Der Spiegel/UOL - Por Marc Pitzke - Tradução: Eloise De Vylder


Onde está nosso defensor ardoroso?

Cada vez mais americanos apoiam a igualdade de direitos para gays e lésbicas e se opõem à proibição de soldados homossexuais assumidos no serviço militar. Mas Barack Obama parece estar atrasado no que diz respeito aos direitos dos homossexuais - e as pressões para que ele tome uma atitude estão ficando cada vez mais fortes.

Nem mesmo a chuva os afastou. Primeiro, havia apenas um punhado, depois algumas dezenas e, finalmente, milhares de manifestantes. Eles caminharam de West Village em Nova York em meio ao trânsito até Union Square, cantando. Muitos carregavam postêres e faixas com dizeres como "Direitos civis já", "Igualdade para todas as famílias" e "Sem tolerância à intolerância".

Entretanto, uma das faixas mostrava uma foto do presidente dos EUA Barack Obama retratado na figura de duas cabeças do deus Jano. A cabeça da esquerda declamava o famoso slogan da campanha de Obama em 2008: "Sim, nós podemos". Mas a da direita dizia: "Não, não podemos."

A marcha recente em Manhattan foi oficialmente dirigida contra a recusa da Suprema Corte da Califórnia em anular o referendo da Proposição 8, que proibiu o casamento entre pessoas do mesmo sexo. Mas muitos dos manifestantes - em sua maioria gays e lésbicas - tinham outro inimigo em mente: Obama.

A hipocrisia que os manifestantes percebem em Obama os deixa quase mais furiosos do que a própria Proposição 8. Na opinião deles, Obama amarelou diante da possibilidade de assumir uma posição pública durante os últimos eventos da eterna guerra da cultura americana em relação ao casamento gay - ao contrário das esperanças dos gays americanos. "Onde está Obama?", pergunta Lisa Ackerman, advogada que caminhou sob a chuva com sua namorada. "O silêncio dele diz muito."

De fato, onde está Obama? É a pergunta que tem sido feita cada vez com mais frequência por gays e lésbicas dos Estados Unidos. Apesar de seu ceticismo inicial, eles apoiaram Obama quase exclusivamente durante a corrida presidencial depois que Hillary Clinton foi eliminada. Em troca, Obama disse que seria um "defensor ardoroso" e prometeu, entre outras coisas, eliminar a famosa política de "não pergunte, não responda" do Pentágono em relação aos homossexuais no serviço militar e ajudar a abrir caminho para o direito ao casamento entre pessoas do mesmo sexo.

Mas os gays e lésbicas dos Estados Unidos continuam esperando em vão que Obama cumpra com suas promessas eleitorais.
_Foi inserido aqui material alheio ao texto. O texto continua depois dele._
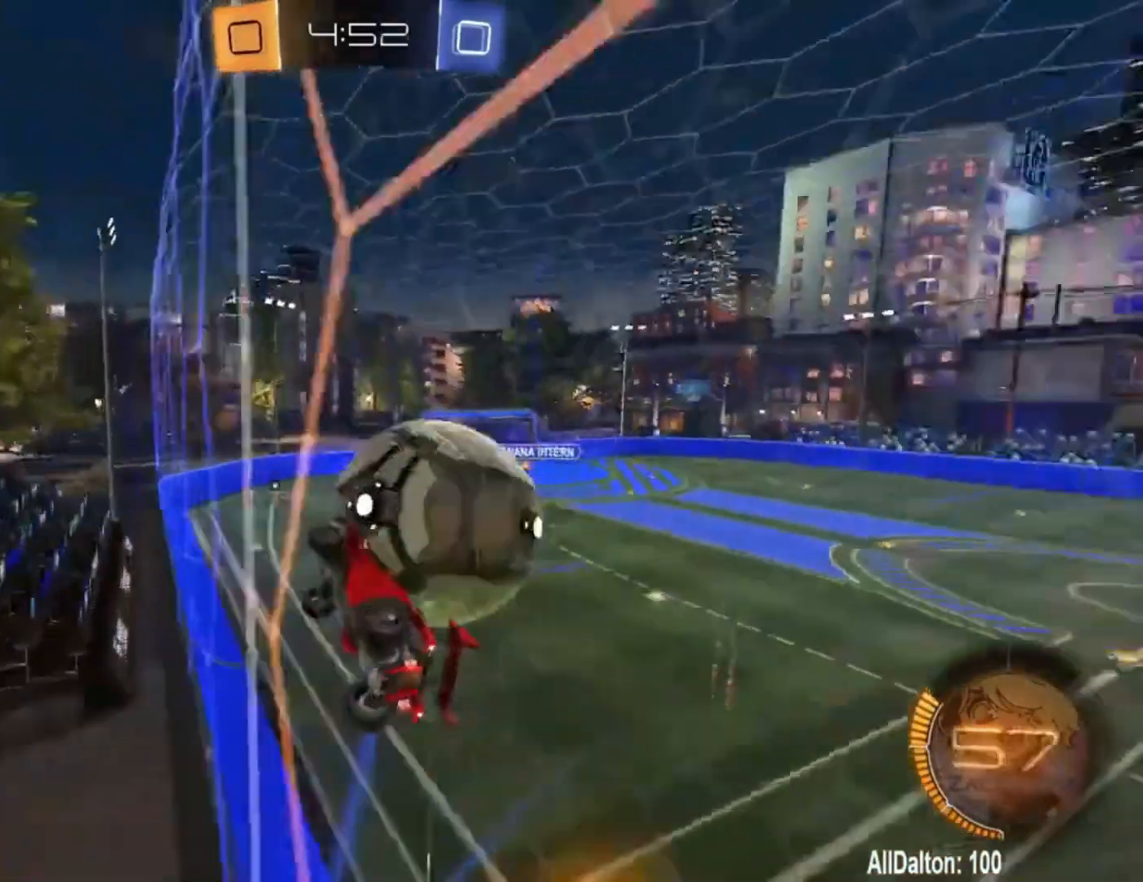
{"buttons": ["R2"], "left_stick": "right", "right_stick": "center", "events": [[100, "left_stick", "right"], [233, "L1", "down"], [333, "L1", "up"]]}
Enquanto os EUA em geral avançam na direção de atenuar as políticas homofóbicas, a Casa Branca se esquiva do assunto. Pior ainda, em relação a alguns temas, ela praticamente colocou novos obstáculos para os direitos dos homossexuais.

Na segunda-feira, a Suprema Corte dos EUA, do lado do governo Obama, recusou-se a ouvir o apelo do ex-soldado da infantaria do Exército James Pietrangelo contra a política de "não pergunte, não responda".

A lei de 1993, que proíbe soldados assumidamente homossexuais no serviço militar, diz respeito ao "interesse legítimo do governo pela disciplina militar", argumentou a procuradora-geral Elena Kagan no relatório do governo para a Suprema Corte.

Onde está o nosso New Deal?
A decisão da Suprema Corte foi apenas o último de uma série de incidentes que fizeram com que o lobby gay americano se voltasse contra o presidente. Além da NPNR (como é comummente conhecida a política de "não pergunte, não responda") e do casamento gay, os militantes homossexuais também estão frustrados com o progresso lento na luta contra a Aids e com a proibição de vistos e green cards para pessoas infectadas com o HIV. Para alguns, esses casos confirmam as suspeitas que eles já tinham em relação a Obama quando ele pediu ao pastor Rick Warren - que se opõe ao casamento gay - para oficializar a cerimônia de sua posse.

"Onde está nosso defensor ardoroso?" escreveu Richars Socarides, que foi conselheiro do ex-presidente Bill Clinton para assuntos homossexuais, recentemente no Washington Post. "Em relação a uma ampla variedade de temas - incluindo os direitos das mulheres, pesquisa com células-tronco e as relações com Cuba - o governo Obama mostrou estar disposto a explorar o momento de mudança para realizar uma reforma dramática. Então, por que não fazer o mesmo em relação aos direitos homossexuais? Onde está o nosso New Deal?

Deve-se reconhecer que Obama proclamou o mês de junho como o "Mês do Orgulho Gay, Lésbico, Bissexual e Transgênero", numa decisão considerada como um "bom começo" e aplaudida pelo ativista gay David Mixner em seu blog. Mas muitos militantes sentem que Obama está rindo pelas costas deles no que diz respeito a compromissos concretos.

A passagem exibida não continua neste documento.